I’m thankful he did too. If the comment from the teacher in Suba is any indication, many teachers here don’t see the need for continued professional development. With colleagues like Samuel, though, I expect minds will be changing.

Standing Long Jump

 

Part of the planning phase of our trip out here included the idea of facilitating a leap frogging of development of ICT skills and integration within Captonian classrooms. “Mistakes were made,” to quote Pres. Reagan, in our development of skills and integration techniques. What if we could help start the discussion here halfway through, rather than at the very beginning.

Do teachers need to learn PowerPoint, Excel and Word in a world of OpenOffice and Google Docs? Don’t start with the proprietary when you can jump to the free and/or transparent.

The last couple of weeks, though, have me rethinking that thesis for a few reasons.

1) Proprietary software and hardware companies are on the ground here selling their products and establishing early brand recognition and loyalty.

While I would rather all the players got a fair shake, it’s not as though Firefox is walking into schools and offering to set up labs or fund laptop carts. The drive to increase market share is pushing companies into schools down here and, like it or not, that’s getting the tools into the hands of the learners.

2) The connectivities not there to ensure freedom of search.

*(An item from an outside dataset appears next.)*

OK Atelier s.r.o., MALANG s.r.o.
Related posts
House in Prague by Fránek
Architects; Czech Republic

I know much of what I know about what’s available online because I have not only the time but the bandwidth and connection points to graze the interwebs for new information, tools and thinking. That’s not necessarily the case here. Be it download caps, narrow bandwidth, lack of access or whatever, the freedom of search isn’t provided for a wide enough segment of the online population. Google Docs are just as cool, but not nearly as useful if your computer lab is still running IE6. If someone has described every problem as a nail, all you want is a hammer.

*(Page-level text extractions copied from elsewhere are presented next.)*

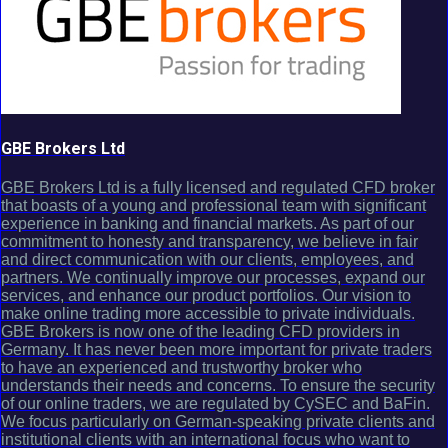
GBE Brokers Ltd
GBE Brokers Ltd is a fully licensed and regulated CFD broker
that boasts of a young and professional team with significant
experience in banking and financial markets. As part of our
commitment to honesty and transparency, we believe in fair
and direct communication with our clients, employees, and
partners. We continually improve our processes, expand our
services, and enhance our product portfolios. Our vision to
make online trading more accessible to private individuals.
GBE Brokers is now one of the leading CFD providers in
Germany. It has never been more important for private traders
to have an experienced and trustworthy broker who
understands their needs and concerns. To ensure the security
of our online traders, we are regulated by CySEC and BaFin.
We focus particularly on German-speaking private clients and
institutional clients with an international focus who want to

3) A natural technological evolutionary path might exist.

My ability to function in ActivStudio, WordPress, Wordle, et al. is owed to the fact that, like it or not, Windows was my primer. Proficiency with Windows 95 on my family’s old Gateway 2000 provided me with a familiarity and ease of navigation once I moved to OS X or Ubuntu. If today’s tools are the result of a technological evolutionary pattern, it’s beginning to make sense that mastery then innovation then creation of the next tools will require an initial understanding of the basic architecture and then a following of the natural progression.

Given the thinking above, I’m still holding out hope that meeting the original goal is possible. Given the proper resources, the development of ICT skills and integration can experience a mutation and jump along the evolutionary path.